*** Opening of Data records ***

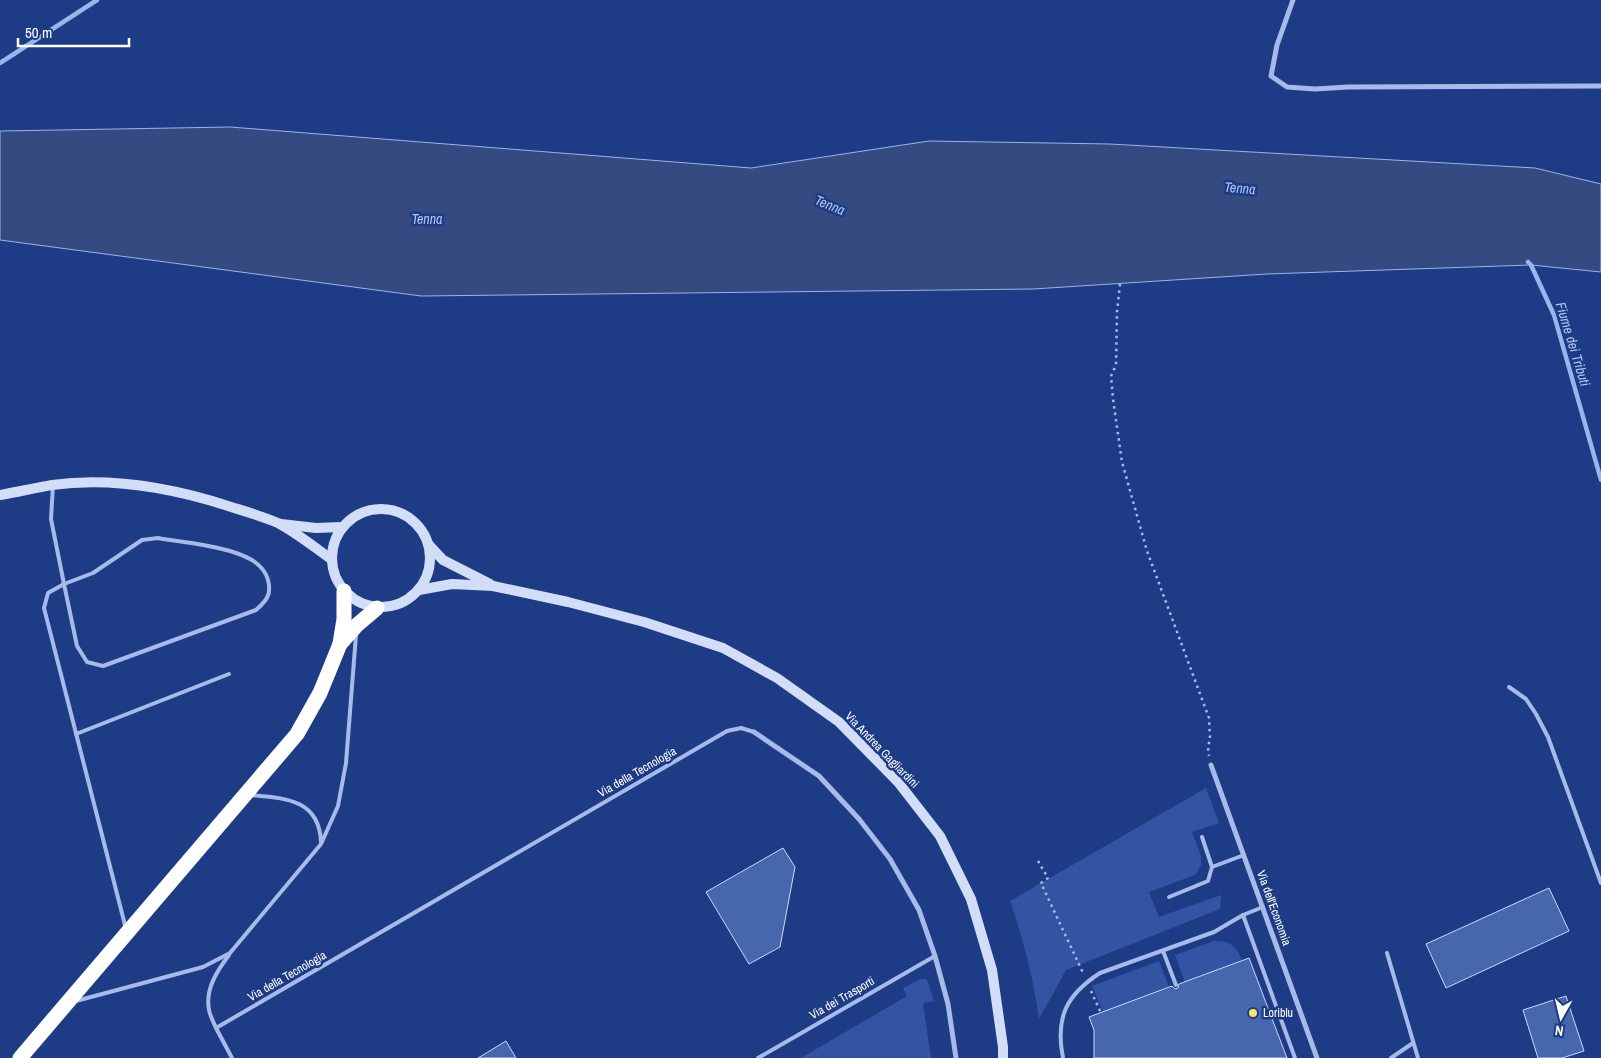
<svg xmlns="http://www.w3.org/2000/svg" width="1601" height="1058" font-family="'Archivo Narrow',sans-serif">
<rect width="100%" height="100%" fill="#1e3c86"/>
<g fill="#3254a3">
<path d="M1206,788L1219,823L1192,832L1201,856V865L1195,875L1149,892L1159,917L1221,895L1220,909L1066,970L1039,1019C1033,977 1024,942 1010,901Z"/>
<path d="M1214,941C1231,941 1235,945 1242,960L1185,982L1175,955Z"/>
<path d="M1159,961L1169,987L1103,1012L1092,986Z"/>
<path d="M921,979H926L928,983L934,1001L923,1003L931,1058H801L907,996L903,988Z"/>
</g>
<path fill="#344a80" stroke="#9ab4ec" d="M230,127L751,168L929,141L1110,144L1535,168L1601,184V272L1531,265L1267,274L1033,289L421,296L0,240V131Z"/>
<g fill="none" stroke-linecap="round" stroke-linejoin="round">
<g stroke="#9ab4ec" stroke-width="4.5">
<path d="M0,63L97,0"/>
<path d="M1528,262L1531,265L1554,315L1601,480"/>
</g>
</g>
<g fill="#4666ae" stroke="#cbd9f8">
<path d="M783,848L795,867L780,947L749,964L706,892Z"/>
<path d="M1549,888L1569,931L1446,988L1426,944Z"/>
<path d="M1249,958L1287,1058H1094V1030L1089,1017L1172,986L1175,989L1178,988L1179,984Z"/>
<path d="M1566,996L1584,1051L1562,1058H1538L1523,1010Z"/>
<path d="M506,1041L516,1058H478Z"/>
</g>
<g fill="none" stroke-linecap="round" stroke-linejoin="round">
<g stroke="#a7bbea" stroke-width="2.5" stroke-dasharray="2.5 4" stroke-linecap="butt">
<path d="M1120,284L1117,312L1116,365L1111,376L1113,399L1122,462L1147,551L1209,718L1210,738L1208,748L1209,756"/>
<path d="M1038,861L1048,878L1041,883L1084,975"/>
<path d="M1091,991L1101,1013"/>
</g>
<g stroke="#a7bbea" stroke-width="4">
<path d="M53,485L51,519L64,584L48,593L44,608L126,929"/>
<path d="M158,538C186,543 228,546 252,560C260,565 266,572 268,580C272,595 266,601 256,610L103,666L87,662L77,646L64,584L93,573L142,540Z"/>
<path d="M1509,687L1526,699L1536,714L1548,737L1601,883"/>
<path d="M76,734L229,674"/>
<path d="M249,795C283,798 319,798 321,842"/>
<path d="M1212,867L1244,855"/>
<path d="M1169,897L1208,881L1212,867L1202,837"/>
<path d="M1243,915L1295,1058"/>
<path d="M1163,951L1176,985"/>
<path d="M1387,953L1418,1058"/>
<path d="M76,1001L203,967L230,953L321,844L338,806L346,763L356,635"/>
<path d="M216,1028C214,1023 210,1016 209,1010C205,989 217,971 229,955"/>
<path d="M232,1058L216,1028L727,731L741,728L754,732"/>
<path d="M758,1058L935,956"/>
<path d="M1063,1058C1055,1018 1066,995 1100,973L1214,932L1243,915L1263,907"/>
<path d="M1391,1058L1413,1043"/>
</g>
<g stroke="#a7bbea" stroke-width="5">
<path d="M1293,0L1277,45L1271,76L1287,87L1315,89L1348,87L1601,86"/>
<path d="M754,732L819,776L859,819L890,859L919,910L935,956L948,1004L956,1058"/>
<path d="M1211,765L1317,1058"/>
</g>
<g stroke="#d2ddf8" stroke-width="10">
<path d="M0,495C17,492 35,488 52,485C111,477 172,488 228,506C244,511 262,516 278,523C297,533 314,547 331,559"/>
<circle cx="381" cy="558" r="49"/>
<path d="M281,524L316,528L342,527"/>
<path d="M428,544L443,560L490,584"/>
<path d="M419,590L452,584L493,586L568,602L644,622L723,648L777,678L839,722L898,782L940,836L971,899L992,970L1003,1047V1058"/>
</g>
<g stroke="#fff" stroke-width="15">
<path d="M340,644L357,625L377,608"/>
<path d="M20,1058L297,734L320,693L340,644L344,619V591"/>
</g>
</g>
<circle fill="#f9e466" stroke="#1e3c86" stroke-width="2" cx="1253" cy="1013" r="5"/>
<g text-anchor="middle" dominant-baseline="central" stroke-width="5" stroke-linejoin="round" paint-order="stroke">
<g font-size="12" fill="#fff" stroke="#1e3c86">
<text transform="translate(882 750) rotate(46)">Via Andrea Gagliardini</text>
<text transform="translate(637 772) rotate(-30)">Via della Tecnologia</text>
<text transform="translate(1274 908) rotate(70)">Via dell'Economia</text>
<text transform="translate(287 976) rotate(-30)">Via della Tecnologia</text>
<text transform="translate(842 998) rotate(-30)">Via dei Trasporti</text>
</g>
<g font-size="12" fill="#fff" stroke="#1e3c86" text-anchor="start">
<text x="1263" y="1013">Loriblu</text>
</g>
<g font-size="14" font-style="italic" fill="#b2c6f2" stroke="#1e3c86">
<text transform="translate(1240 188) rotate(5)">Tenna</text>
<text transform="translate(830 205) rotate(22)">Tenna</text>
<text x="427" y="219">Tenna</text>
<text transform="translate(1573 344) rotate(73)">Fiume dei Tributi</text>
</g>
</g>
<g transform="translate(1561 1018) rotate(188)" stroke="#1e3c86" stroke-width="4" paint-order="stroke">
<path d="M0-4L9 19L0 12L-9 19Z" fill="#ffffff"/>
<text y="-8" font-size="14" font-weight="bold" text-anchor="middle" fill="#ffffff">N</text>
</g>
<path d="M18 38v8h111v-8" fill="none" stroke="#ffffff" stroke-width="2.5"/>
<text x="25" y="38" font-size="15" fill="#ffffff" stroke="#1e3c86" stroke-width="4" paint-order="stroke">50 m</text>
</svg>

*** Close of Data records ***

= Instructions for the task =
Sift the data above for lines with "middle", then copy each one.

= Solution below =
<g text-anchor="middle" dominant-baseline="central" stroke-width="5" stroke-linejoin="round" paint-order="stroke">
<text y="-8" font-size="14" font-weight="bold" text-anchor="middle" fill="#ffffff">N</text>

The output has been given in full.